非生物逆境胁迫严重威胁果树产业的可持续发展，质膜型(PM)H+-ATPase在非生物胁迫应答中具有重要地位，但分子机制和调控途径不清楚。根据我们的前期研究结果，推测出PM H+-ATPase应答非生物逆境的可能调控途径，即逆境胁迫→MdBT2→MdbHLH104→MdAHA15→PM H+-ATPase→应答。在此基础上，拟采用分子生物学和遗传学及生理生化技术验证该调控途径，并解析各步骤的分子机理。首先鉴定MdbHLH104对MdAHA15的转录激活，然后验证MdBT2与MdbHLH104的互作，并鉴定其对MdbHLH104蛋白的调控作用；验证MdBT2与MdUbiE3-1或MdUbiE3-2的互作，并鉴定二者是否参与MdBT2对MdbHLH104蛋白的调控；最后，通过鉴定MdBT2和MdbHLH104转基因材料的功能，进一步整合该调控途径，揭示其分子机制。

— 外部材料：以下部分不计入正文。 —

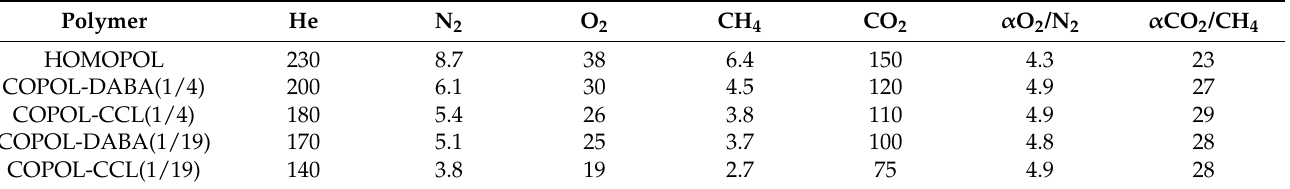
Table 7. Permeability (P) and ideal selectivity ( α ) coefficients for linear and crosslinked copolyimides (measurement conditions: 3 bar at 35 ◦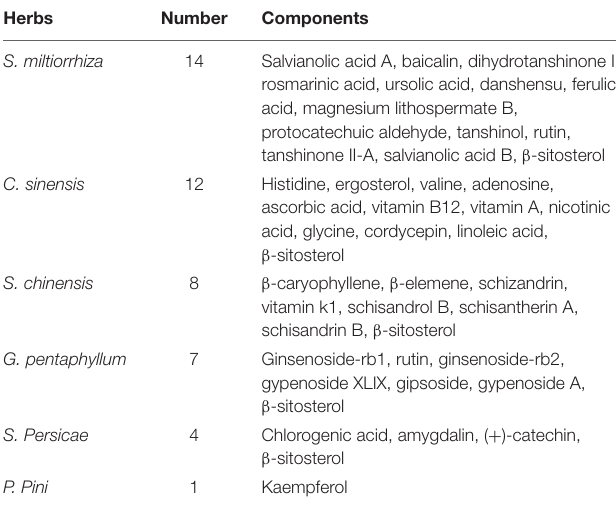
TABLE 1 | Active components identified by in six herbs.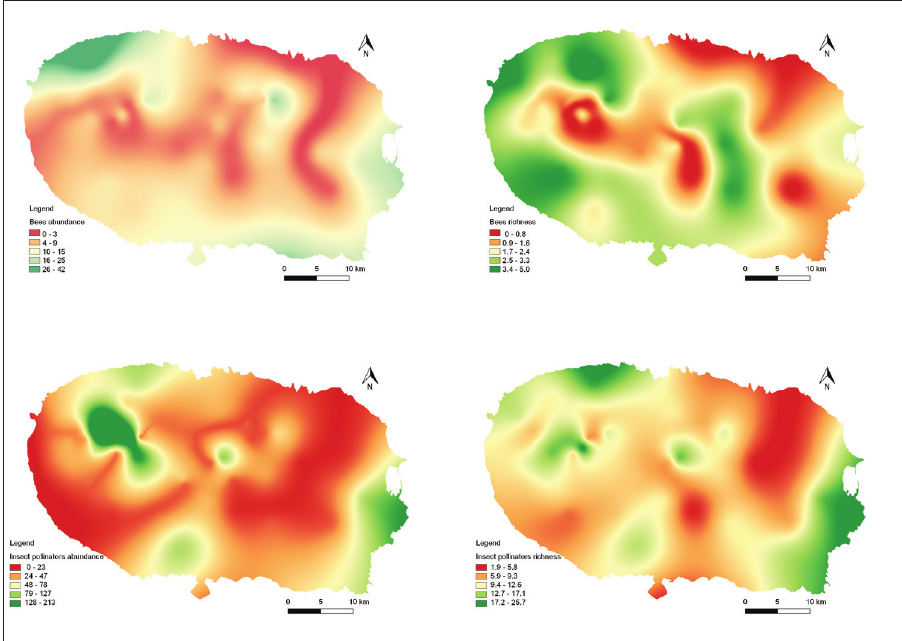
Figure 2. Pollination services’ interpolation maps: (upper left) bees abundance (N); (upper right) bees richness (S); (lower left) insect pollinators abundance (N); (lower right) insect pollinators richness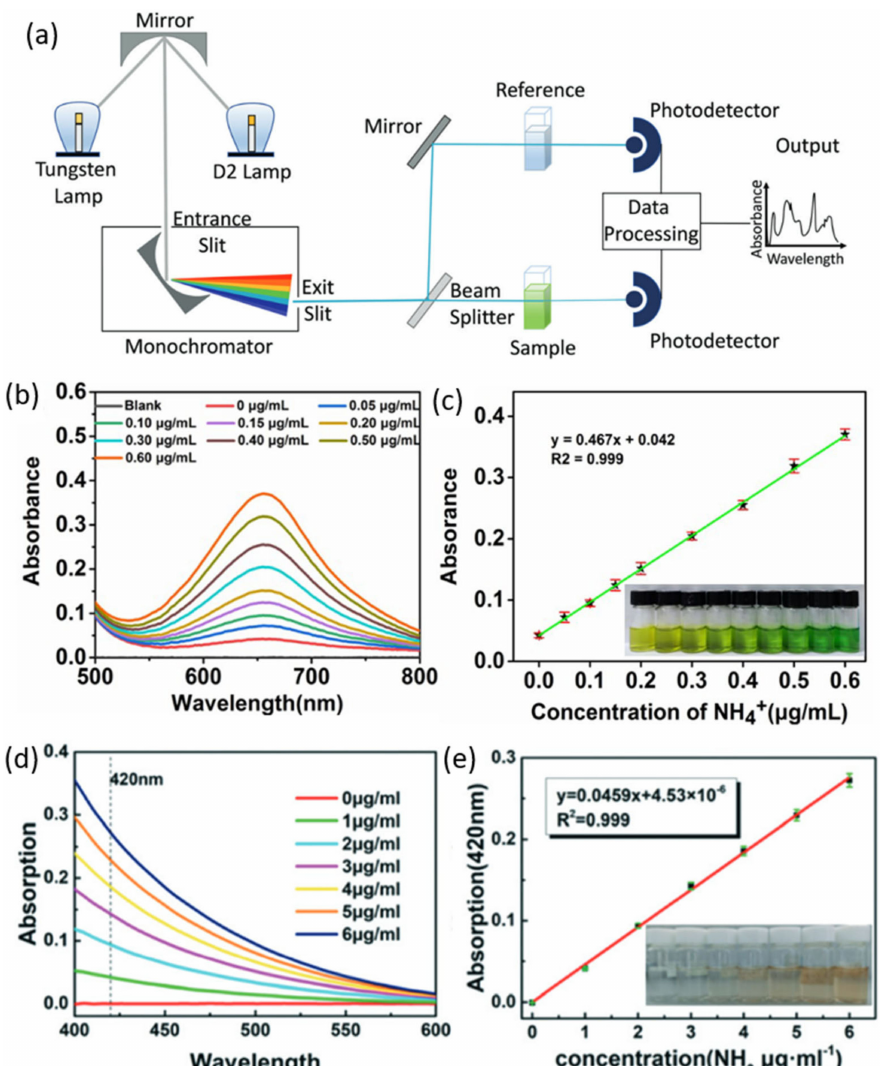
Figure 3. ( a ) Schematic illustration of UV-vis spectrophotometer for double beam instrument. The tungsten lamp and D2 lamp emit visible and ultraviolet lights, respectively. The light is directed to the monochromator, which determines the wavelength of the sample. Adapted with permission from Ref. [41] Copyright 2018, Wiley-VCH. Ammonia determination using indophenol blue method, ( b ) UV-vis spectra of standard solutions with different concentrations, and ( c ) corresponding cali- bration curve. The absorbance values for the calibration curve were obtained from a wavelength of 655 nm. Inset of ( c ) is the photograph of the standard solutions after 2 h of reaction with indophenol reagent. Adapted with permission from Ref. [45] Copyright 2021 Royal Society of Chemistry. Ammo- nia determination using Nessler’s method. ( d ) UV-vis spectra of the standard solution with different concentrations, and ( e ) corresponding calibration curve. The absorbance values for the calibration curve were obtained from the wavelength of 420 nm. Inset of ( e ) is the photograph of the standard solution after 20 min of reaction with Nessler’s reagent. Adapted with permission from Ref.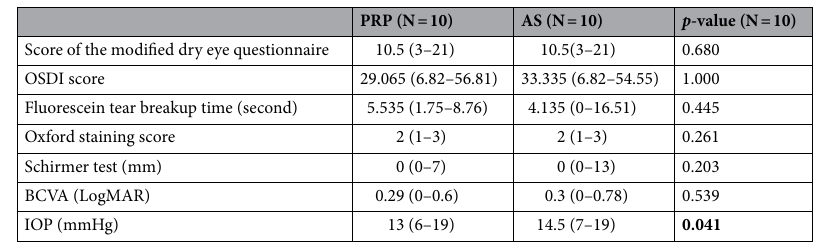
PRP (N = 10) AS (N = 10) p- value (N = 10) Score of the modified dry eye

Various abiotic stresses seriously threaten the maintainable development of fruit tree industry. Higher plants including fruit trees have evolved elaborately responsive mechanisms to adapt environmental stresses. Plasma membrane (PM) H+-ATPase is a crucial component of the complicated machinery for stress responses. It is unclear yet, however, concerning the molecular mechanism and regulatory pathway by which PM H+-ATPase responds to abiotic stresses. Our preliminary investigations demonstrated that the expression of PM H+-ATPase gene MdAHA15 is positively induced by multiple stresses, and that bHLH transcription factor MdbHLH104 binds to the promoter region of MdAHA15 gene. Furthermore, MdbHLH104 interacts with a scaffold protein MdBT4, while MdBT4 interacts with two ubiquitin E3 ligases MdUbiE3-1 and MdUbiE3-2, respectively. Therefore, it is reasonable to draw a hypothesis concerning that PM H+-ATPase responds to abiotic stresses via a putatively regulatory pathway, i.e. abiotic stresses→MdBT2(MdUbiE3-1 or MdUbiE3-2)→MdbHLH104→MdAHAs→PM H+-ATPase→stress responses. Based on this hypothesis, various techniques of molecular biology, genetics，biochemistry and physiology will be adopted in this study to further verify this pathway and elucidate the molecular mechanism underlying each step. First of all, several techniques, such as EMSA, ChIP-PCR, transient expression assays and so on, will be conducted to verify if MdbHLH104 really binds to the promoter region of MdAHA15 gene to regulate its expression. Meanwhile, it will be verified if MdBT2 interacts with MdbHLH104 protein to modulate its stability. Furthermore, the interaction between MdBT2 and MdUbiE3-1 or MdUbiE3-2 is to be verified, and the function of MdUbiE3-1 or MdUbiE3-2 in the modulation of MdBT2 in MdbHLH104 protein stability is to be characterized. Finally, the whole regulatory pathway will be integrated, and molecular mechanism will be refined.